Bringing back an old nursing home to its good old days

Offering additional services from alternative medicine to geriatrics, McCarthy Pvt. Hospital to make a comeback

The migraine attack is terrible. He takes the right hand and presses the point of his ballpoint pen to the flesh close to the end of the nail of the tiniest finger of one hand for a little while, followed by the same action to the other hand. Next he locates the "pressure points" on the sides of the forehead next to the eyes.

The migraine eases with the action. This is alternative-medicine practitioner Dr. Rasika Yamasinghe putting into practice on one of the Sunday Times journalists what he is offering his patients at the McCarthy Pvt. Hospital.
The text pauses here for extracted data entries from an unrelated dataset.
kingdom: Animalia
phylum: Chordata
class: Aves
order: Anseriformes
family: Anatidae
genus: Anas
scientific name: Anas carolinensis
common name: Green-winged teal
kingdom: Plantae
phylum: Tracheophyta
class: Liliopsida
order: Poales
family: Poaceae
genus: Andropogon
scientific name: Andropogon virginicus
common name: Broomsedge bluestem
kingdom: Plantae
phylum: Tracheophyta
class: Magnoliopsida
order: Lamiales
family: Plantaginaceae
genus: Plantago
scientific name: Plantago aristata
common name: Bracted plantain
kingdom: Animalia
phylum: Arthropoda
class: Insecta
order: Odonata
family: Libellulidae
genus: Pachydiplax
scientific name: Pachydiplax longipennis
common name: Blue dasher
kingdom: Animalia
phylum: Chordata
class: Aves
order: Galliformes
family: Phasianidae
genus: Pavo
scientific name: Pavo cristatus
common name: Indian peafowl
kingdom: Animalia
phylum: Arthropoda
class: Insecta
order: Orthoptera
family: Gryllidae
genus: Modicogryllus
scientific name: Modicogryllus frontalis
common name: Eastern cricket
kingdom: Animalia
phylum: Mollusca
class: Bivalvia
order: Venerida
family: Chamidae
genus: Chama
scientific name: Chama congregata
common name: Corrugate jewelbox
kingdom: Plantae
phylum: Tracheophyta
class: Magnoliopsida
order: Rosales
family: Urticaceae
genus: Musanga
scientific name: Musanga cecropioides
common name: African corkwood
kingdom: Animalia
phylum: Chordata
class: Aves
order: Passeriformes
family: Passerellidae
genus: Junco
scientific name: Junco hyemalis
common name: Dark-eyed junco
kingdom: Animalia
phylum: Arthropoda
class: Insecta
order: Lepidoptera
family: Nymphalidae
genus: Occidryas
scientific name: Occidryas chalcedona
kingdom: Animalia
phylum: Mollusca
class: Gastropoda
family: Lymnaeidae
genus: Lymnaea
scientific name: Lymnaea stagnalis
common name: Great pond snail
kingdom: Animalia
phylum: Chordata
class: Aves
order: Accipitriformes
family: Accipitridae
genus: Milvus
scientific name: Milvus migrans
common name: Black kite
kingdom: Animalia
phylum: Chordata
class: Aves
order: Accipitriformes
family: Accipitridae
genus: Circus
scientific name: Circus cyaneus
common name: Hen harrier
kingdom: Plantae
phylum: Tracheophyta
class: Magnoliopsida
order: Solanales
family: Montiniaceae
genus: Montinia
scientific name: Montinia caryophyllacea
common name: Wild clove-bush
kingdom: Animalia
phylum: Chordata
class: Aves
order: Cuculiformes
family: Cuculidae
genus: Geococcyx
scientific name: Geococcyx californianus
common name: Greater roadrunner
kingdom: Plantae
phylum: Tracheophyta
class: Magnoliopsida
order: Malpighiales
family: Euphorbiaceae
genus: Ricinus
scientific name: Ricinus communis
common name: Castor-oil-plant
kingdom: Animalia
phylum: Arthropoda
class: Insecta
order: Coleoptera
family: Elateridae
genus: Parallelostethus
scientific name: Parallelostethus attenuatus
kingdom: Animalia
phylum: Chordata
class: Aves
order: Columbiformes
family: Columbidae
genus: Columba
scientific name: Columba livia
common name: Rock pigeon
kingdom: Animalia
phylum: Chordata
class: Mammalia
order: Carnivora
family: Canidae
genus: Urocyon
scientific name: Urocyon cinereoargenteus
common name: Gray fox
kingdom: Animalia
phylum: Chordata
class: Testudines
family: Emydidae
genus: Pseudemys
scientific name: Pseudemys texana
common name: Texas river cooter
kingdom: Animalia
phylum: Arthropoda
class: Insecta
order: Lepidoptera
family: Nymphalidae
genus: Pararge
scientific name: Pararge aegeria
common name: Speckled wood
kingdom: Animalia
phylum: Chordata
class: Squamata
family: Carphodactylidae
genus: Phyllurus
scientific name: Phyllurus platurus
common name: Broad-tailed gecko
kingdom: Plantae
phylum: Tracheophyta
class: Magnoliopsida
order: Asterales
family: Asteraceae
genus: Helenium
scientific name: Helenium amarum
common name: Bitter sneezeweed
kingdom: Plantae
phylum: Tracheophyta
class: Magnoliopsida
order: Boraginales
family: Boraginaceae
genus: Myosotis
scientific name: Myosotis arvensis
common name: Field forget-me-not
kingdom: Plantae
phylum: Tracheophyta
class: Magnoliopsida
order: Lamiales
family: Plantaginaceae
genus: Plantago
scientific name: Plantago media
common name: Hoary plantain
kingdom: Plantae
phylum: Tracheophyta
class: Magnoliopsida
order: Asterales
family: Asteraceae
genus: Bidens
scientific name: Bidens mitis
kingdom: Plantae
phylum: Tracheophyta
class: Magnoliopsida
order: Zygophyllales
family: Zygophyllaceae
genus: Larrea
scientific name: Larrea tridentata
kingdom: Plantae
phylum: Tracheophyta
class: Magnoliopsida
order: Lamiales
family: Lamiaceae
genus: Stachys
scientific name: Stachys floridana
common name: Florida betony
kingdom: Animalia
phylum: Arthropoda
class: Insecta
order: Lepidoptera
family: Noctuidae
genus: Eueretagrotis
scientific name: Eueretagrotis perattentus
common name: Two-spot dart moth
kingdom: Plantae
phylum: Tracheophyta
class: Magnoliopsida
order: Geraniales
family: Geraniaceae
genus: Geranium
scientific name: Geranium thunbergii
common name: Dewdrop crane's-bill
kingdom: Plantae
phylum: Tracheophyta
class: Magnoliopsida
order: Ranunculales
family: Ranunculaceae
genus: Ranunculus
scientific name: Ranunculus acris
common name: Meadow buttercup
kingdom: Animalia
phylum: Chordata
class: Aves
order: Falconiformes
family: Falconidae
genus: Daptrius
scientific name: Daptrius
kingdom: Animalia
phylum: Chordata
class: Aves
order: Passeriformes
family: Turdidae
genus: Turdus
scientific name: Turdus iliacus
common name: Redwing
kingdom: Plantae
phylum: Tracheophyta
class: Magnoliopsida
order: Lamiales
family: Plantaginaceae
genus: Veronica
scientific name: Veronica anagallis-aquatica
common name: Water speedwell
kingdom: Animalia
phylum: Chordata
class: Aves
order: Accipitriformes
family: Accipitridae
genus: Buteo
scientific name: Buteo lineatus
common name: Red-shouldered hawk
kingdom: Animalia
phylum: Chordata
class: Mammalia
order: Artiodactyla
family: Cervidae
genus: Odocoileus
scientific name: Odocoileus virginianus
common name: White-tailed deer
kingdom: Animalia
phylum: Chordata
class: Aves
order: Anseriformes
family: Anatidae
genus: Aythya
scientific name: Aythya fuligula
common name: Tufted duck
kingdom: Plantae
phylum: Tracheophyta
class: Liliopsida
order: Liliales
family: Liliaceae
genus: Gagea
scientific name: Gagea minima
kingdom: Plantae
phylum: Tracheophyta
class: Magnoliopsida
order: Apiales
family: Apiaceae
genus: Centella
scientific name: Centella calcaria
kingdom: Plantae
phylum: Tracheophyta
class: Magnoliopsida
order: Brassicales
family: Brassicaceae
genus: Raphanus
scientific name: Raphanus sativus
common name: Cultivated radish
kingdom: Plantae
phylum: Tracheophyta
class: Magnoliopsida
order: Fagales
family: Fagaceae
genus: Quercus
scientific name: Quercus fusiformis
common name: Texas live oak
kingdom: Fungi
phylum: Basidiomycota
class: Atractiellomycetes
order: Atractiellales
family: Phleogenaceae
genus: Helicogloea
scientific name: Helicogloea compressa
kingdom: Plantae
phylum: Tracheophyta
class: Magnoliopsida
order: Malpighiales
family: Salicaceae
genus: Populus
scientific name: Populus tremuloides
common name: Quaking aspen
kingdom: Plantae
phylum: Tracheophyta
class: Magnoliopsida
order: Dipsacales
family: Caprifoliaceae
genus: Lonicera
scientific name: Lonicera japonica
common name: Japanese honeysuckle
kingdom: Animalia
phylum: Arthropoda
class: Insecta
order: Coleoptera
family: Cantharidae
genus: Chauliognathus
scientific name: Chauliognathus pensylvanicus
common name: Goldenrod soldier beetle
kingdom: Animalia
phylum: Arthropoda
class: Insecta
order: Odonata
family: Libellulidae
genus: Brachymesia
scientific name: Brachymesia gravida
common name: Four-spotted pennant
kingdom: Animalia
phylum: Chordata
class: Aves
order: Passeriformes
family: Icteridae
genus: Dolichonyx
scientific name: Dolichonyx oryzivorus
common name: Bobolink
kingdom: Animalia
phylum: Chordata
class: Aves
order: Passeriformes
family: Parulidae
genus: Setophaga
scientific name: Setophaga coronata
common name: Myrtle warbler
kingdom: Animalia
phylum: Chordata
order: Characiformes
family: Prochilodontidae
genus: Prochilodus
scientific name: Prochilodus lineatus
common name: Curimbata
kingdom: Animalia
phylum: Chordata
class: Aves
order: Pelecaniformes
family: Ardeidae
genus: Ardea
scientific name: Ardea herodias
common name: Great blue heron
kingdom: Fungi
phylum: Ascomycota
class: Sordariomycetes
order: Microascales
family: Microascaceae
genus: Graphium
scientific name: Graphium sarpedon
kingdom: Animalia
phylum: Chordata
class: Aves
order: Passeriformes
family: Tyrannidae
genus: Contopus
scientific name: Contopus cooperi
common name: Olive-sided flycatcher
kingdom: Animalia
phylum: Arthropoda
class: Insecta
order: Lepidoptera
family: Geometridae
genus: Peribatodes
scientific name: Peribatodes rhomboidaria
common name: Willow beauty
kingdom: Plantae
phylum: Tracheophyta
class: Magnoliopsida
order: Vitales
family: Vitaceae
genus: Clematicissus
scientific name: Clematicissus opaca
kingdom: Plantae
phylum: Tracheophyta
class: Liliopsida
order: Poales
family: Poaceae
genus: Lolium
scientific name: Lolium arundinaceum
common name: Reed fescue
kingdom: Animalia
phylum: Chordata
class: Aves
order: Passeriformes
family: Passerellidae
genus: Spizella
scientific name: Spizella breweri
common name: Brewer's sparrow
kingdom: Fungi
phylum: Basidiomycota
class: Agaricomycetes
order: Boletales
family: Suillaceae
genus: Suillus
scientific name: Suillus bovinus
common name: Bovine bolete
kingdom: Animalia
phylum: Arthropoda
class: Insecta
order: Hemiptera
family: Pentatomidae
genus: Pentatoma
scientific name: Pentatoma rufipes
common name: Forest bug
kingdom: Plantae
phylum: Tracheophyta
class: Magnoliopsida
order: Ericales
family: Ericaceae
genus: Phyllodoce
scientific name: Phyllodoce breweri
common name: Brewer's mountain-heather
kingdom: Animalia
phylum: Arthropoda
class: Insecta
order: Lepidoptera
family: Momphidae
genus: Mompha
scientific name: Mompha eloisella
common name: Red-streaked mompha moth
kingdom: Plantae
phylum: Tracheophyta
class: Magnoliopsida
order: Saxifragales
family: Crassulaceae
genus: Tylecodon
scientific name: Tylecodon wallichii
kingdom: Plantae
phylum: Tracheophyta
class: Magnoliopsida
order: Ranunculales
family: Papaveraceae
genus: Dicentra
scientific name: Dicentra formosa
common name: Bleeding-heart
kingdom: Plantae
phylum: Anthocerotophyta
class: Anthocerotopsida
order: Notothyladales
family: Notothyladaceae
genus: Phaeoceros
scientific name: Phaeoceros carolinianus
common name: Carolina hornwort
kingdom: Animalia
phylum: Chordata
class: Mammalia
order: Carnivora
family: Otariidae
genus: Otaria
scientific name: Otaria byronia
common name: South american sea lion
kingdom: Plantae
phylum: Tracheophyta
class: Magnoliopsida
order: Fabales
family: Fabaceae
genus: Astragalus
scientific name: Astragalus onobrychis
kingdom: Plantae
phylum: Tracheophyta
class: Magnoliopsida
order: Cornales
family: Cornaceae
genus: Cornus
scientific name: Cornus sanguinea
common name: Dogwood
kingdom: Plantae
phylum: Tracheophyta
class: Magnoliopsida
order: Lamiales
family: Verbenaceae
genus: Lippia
Embroiled in court cases filed by some family members, McCarthy -- the oldest and only private hospital in Cinnamon Gardens on a 60-perch block of prime land -- has seen better times, but Chairman Chandima de Silva is once again attempting to revive it to what it was in those early days.
Acupressure relies on the stimulation of the many pressure points in the human body to bring about not only pain relief but also shed all those extra pounds, says Dr. Yamasinghe who has specialized in this ancient form of alternative medicine. "Pressure points can be used to relieve stress and reduce fat," he says, explaining that it focuses on the flow of vital energy through the body along 14 meridians. The main pressure points are in the head region, arms and below the knees.

Dr. Yamasinghe has obtained his Doctor of Medicine degree in Ukraine, a Ph.D in Alternative Medicine in Sri Lanka and many diplomas.But he does not practise western medicine.

Referring to the slimming programme without a dieting and exercise regimen that he has introduced at McCarthy, he says people are required to come thrice a week for the "treatment" that involves a massage of the pressure points in sessions lasting 30 minutes each. The process takes about three months, with the person losing a pound a day.

Pressure-point technique is used to heal many ailments. Pic by M.A. Pushpa Kumara

Dr. Yamasinghe believes that he is the only person practising this type of slimming in the country.

When he connects the Sunday Times to a person who has successfully completed the slimming programme, we hear that this 67-year-old had lost 26 kilos, reducing from 86 to 60kg in two months. That was in July. Now she is maintaining her weight at 64kg. She does "guard" her mouth, having cut down on sugar and heavy meals.

Explaining that weight loss depends on the individual and the programme may have varying results according to the metabolic rate and physical build of that person, Dr. Yamasinghe says that on average a person is expected to lose between 5-20kg.

The same pressure-point technique is used for ailments such as migraine, sinusitis, frozen shoulder and diabetes, he says. Acupressure has no side effects, according to him, but is not carried out on expectant mothers and children below the age of 10 years.

Another aspect of the pressure-point stimulation is foot reflexology, adds Dr. Yamasinghe. Foot pressure points relate to all organs, so their stimulation leads to the better functioning of these organs.
Sixty-nine-year-old Mr. de Silva who took over the reins of McCarthy in 1976 after the death of his father Dr. G.C.I. de Silva, having worked at state-owned as well as private plantations in the country, met the challenge head-on. There were only nine beds when he took over which he gradually increased to 15, he says with pride, going back in time. McCarthy had been founded way back in 1965.

He also persuaded more Consultants to visit McCarthy, but court action filed by some of his siblings led to an order to shut down the laboratory and the pharmacy which led to the decline of this hospital.
However, Mr. de Silva, who has also done a stint as Chairman of the Sri Jayewardenepura General Hospital (from 1998-2002) turning over a loss-making hospital to a viable one, is not ready to throw in the towel at McCarthy. He recalls how Sri Jayewardenepura Hospital was being ruled by a set of ruffians hand-in-glove with lazy attendants whom he got rid of soon after donning the mantle. "I cut down the food wastage in the hospital by about 70%," he says.

He is attempting to make McCarthy come back into the mainstream by introducing geriatric services, a dire need in this country, which is heading towards an ageing population. "We have more than half-occupancy now," he says, hoping to gradually start providing other medical services.

Going into detail about the geriatric services, he says McCarthy provides basic medical and nursing care and all the meals to any elderly patient who is warded here. Each room has an attached toilet, a TV, a mini refrigerator, an extra bed and attendants on rotation. Any Specialist channelling would be an extra.

Mr. de Silva's vision for McCarthy includes refurbishing the private hospital including the operating theatre and introducing services like cataract surgery.